Economists across the state, from Ken Schoolland of HPU, to many economists at the Economic Research Organization of the University of Hawaii, or UHERO, agreed that the anti-price gouging law contributed to the shortages seen after the hurricane.
Councilman Greggor Illagan was thoughtful in response to the suggestion that price signals may be a good thing during a disaster. Mr. Illagan’s district was hit hardest by the hurricane. He said, “Actually, that makes sense. The government bought ice here so no one else could buy the ice. What we should have done is bought the ice from the neighbor islands. Then locals could still buy ice here. Price signals would have helped that.”
However, this can be a tough sell to the average disaster victim, who sees price spikes as greedy, and cruel. Cody Cibulka, a volunteer working to help hurricane victims, was skeptical. She said, “I can see how that would work, but I feel like that would lead to price gouging.”
Dr. Carl Bonham, an economist from UHERO, also had reservations as to the utility of price signals in the cold reality of a post-disaster scenario. He wrote in an e-mail to the Grassroot Institute of Hawaii, “I am skeptical that conditions leading up to and following a natural disaster really allow for prices to function normally. Do we really believe that consumers need to see the price of water or gasoline shoot up to realize that they need to conserve these resources, particularly when there are no gas pumps working due to lack of electricity?”

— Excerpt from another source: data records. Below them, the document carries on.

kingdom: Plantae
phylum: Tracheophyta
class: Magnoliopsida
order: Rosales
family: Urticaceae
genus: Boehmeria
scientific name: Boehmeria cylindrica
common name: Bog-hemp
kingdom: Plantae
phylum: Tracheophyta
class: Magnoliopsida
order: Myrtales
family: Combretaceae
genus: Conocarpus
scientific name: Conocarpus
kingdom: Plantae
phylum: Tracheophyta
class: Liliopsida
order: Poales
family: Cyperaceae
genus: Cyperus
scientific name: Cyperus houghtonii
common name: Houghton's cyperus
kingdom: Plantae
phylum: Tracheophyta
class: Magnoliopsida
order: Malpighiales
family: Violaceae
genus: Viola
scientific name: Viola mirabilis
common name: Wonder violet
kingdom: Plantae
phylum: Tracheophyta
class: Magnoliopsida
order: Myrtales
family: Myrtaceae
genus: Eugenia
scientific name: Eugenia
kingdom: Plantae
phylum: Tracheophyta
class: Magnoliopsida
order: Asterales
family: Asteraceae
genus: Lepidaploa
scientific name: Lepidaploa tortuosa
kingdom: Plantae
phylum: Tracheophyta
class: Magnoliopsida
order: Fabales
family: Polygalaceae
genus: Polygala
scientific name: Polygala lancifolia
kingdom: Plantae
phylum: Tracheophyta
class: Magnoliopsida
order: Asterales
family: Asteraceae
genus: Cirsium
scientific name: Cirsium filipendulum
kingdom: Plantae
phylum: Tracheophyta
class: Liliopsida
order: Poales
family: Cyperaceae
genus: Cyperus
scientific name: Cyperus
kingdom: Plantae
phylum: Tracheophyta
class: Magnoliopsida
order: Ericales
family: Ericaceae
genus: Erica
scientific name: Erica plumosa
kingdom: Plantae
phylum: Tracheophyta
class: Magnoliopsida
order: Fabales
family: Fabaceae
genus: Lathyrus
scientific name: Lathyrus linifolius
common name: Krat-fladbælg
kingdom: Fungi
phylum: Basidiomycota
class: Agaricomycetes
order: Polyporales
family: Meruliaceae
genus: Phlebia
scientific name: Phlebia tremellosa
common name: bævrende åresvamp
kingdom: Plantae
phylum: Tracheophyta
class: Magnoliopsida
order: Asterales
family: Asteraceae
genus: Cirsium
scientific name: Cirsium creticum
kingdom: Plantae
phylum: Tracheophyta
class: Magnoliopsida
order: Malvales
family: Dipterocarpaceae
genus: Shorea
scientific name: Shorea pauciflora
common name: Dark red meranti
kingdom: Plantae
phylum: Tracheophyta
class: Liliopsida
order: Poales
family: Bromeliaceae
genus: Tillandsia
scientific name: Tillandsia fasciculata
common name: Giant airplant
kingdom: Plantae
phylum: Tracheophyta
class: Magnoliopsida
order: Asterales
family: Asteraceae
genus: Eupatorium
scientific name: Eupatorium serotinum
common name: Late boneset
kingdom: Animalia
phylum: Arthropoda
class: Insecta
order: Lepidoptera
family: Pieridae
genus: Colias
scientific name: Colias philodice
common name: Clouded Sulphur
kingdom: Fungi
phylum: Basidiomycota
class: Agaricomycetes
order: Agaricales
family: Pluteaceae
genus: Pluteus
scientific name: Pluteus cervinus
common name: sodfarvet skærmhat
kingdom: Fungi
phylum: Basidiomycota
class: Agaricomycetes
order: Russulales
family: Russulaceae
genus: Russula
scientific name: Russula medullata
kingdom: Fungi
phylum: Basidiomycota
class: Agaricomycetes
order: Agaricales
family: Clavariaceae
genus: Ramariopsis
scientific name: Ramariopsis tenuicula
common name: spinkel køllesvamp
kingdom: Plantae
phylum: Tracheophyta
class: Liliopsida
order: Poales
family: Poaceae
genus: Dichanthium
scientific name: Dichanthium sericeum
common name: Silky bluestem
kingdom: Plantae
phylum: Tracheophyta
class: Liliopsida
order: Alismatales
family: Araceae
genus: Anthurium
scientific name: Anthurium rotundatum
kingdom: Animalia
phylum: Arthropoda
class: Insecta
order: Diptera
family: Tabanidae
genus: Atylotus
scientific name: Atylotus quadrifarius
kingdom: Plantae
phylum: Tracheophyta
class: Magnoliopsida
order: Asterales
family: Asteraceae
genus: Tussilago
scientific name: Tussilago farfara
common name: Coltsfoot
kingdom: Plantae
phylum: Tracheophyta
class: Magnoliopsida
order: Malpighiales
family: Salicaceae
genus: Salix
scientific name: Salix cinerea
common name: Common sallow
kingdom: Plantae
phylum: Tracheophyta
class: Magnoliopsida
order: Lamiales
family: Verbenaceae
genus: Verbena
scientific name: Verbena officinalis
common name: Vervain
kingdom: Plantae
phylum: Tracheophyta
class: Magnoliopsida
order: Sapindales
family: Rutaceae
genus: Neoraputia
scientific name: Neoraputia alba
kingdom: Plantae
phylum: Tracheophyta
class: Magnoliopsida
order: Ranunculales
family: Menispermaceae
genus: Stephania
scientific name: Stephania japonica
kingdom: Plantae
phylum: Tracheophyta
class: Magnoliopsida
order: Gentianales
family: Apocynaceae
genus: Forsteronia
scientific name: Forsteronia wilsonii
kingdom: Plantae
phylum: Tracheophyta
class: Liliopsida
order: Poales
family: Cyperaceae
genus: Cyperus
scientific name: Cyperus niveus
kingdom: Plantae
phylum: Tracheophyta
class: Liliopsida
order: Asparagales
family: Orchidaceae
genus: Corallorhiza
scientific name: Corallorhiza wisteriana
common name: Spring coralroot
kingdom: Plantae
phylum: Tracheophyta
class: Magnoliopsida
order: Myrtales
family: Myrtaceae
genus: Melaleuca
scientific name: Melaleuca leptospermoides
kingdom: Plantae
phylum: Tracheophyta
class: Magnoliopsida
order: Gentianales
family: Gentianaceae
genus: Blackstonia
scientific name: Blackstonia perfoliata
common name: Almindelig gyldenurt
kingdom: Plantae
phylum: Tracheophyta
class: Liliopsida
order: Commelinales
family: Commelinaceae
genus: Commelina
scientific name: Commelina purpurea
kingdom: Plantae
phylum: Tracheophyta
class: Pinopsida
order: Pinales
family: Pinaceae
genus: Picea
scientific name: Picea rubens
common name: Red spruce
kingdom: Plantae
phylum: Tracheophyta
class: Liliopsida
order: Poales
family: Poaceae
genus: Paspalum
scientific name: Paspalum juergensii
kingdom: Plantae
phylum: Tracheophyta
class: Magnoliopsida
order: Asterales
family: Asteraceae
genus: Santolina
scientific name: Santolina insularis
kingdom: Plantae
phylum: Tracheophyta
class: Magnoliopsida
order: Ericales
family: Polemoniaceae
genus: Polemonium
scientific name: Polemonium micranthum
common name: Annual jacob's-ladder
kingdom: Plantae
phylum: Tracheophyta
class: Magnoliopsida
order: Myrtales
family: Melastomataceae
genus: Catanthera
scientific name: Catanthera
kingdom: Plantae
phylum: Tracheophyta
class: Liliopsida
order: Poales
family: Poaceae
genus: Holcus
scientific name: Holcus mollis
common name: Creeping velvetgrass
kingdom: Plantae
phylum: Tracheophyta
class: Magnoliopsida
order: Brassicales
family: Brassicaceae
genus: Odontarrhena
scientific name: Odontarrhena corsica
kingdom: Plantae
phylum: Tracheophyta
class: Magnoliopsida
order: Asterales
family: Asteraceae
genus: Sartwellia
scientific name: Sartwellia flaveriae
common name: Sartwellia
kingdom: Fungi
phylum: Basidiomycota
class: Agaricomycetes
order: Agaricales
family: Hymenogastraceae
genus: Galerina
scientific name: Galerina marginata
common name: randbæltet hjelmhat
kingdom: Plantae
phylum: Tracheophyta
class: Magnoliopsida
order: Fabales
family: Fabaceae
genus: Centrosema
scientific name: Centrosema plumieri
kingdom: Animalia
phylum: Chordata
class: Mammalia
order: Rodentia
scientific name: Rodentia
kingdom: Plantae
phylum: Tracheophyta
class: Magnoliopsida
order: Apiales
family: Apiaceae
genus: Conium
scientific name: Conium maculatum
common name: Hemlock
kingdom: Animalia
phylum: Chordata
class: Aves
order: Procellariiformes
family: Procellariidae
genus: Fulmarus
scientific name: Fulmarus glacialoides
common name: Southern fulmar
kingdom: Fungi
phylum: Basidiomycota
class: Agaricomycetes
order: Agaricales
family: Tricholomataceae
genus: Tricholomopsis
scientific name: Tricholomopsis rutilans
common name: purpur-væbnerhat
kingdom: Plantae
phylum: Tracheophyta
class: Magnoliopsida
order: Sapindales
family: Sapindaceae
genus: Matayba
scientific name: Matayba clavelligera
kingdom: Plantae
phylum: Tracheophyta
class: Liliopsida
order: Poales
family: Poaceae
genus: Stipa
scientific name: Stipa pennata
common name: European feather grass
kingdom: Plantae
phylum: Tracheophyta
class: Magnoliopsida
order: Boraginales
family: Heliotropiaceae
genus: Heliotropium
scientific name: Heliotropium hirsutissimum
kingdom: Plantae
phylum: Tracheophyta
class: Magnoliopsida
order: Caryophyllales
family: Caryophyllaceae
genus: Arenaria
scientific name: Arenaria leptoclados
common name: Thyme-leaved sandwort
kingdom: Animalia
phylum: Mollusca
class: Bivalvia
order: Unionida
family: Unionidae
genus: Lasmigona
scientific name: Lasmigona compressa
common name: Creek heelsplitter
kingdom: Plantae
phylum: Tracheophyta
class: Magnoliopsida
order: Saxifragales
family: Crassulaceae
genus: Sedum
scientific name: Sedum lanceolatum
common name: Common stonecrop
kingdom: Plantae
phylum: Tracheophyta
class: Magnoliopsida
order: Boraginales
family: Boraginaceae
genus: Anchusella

Those who question the utility of the anti-price control approach say that the free market works during good weather, but during bad weather, disasters spark market failures which need to be corrected. Dr. Bonham continued, “If we double or triple the cost of water, will broken transportation networks allow for the quick movement of resources into the affected area to take advantage of the price signals? Maybe over a longer period of time, but in the immediate period surrounding a storm, I am skeptical.”
However, other economists at UHERO like Dr. James Rousmasset and Dr. Paul Brewbaker disagreed with Dr. Bonham. Dr. Brewbaker states, “My impression is that the bottled water response to the rising price signal to ‘make more’ is actually, shall we say, fluid enough . . . or more technically – elastic enough to quench a sudden increase in thirst.”
Meanwhile, back on the Big Island, Dr. Messenheimer, who was living without power for ten days after the hurricane said, “Allowing stores to increase the price would send a signal entrepreneurs to bring more goods to the island. There would be enough for everyone.
With lava approaching Pahoa as of September 19th, 2014, another state of emergency was declared in Hawaii. That means the anti-price gouging policies went into effect again, giving another opportunity to consider the question of whether this approach leads to shortages.
Within days, demand for rentals in Hilo were already up, according to a report in the Tribune-Herald, as people fled Pahoa to escape from the coming disaster. The same article also notes an increased demand for storage.
In Hawaii, it’s simple common sense to prepare for extreme conditions or natural disasters, and part of that discussion should include an effort to re-examine our assumptions about the post-disaster market and learn from the mistakes of the past. Allowing prices to rise during a disaster may be the best way to help those in need. Dr. Messenheimer was packing up as the lava was getting closer to his neighborhood. He said, “We’ve had a disaster, and what we’d like to have is people piling on to help us. We should be rewarding the suppliers who spring to action.”